> _WORK INSTRUCTION_
Set out exactly every line of the entries below, starting at the line that holds "Right hand at" and stopping after the line that holds "pinky pip: (175, 210)".

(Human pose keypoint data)
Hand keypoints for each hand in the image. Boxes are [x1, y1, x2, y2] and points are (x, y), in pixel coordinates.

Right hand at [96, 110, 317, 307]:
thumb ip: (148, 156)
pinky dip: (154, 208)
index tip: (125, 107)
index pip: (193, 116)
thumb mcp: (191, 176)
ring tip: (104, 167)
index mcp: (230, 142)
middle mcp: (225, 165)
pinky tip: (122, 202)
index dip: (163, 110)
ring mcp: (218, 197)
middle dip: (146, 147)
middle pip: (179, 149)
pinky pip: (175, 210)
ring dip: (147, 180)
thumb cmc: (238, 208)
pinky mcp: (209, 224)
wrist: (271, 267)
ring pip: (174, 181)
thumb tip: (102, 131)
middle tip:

> _FINISHED TASK_
Right hand at [96, 110, 317, 307]:
thumb ip: (148, 156)
pinky dip: (154, 208)
index tip: (125, 107)
index pip: (193, 116)
thumb mcp: (191, 176)
ring tip: (104, 167)
index mcp: (230, 142)
middle mcp: (225, 165)
pinky tip: (122, 202)
index dip: (163, 110)
ring mcp: (218, 197)
middle dip: (146, 147)
middle pip: (179, 149)
pinky pip: (175, 210)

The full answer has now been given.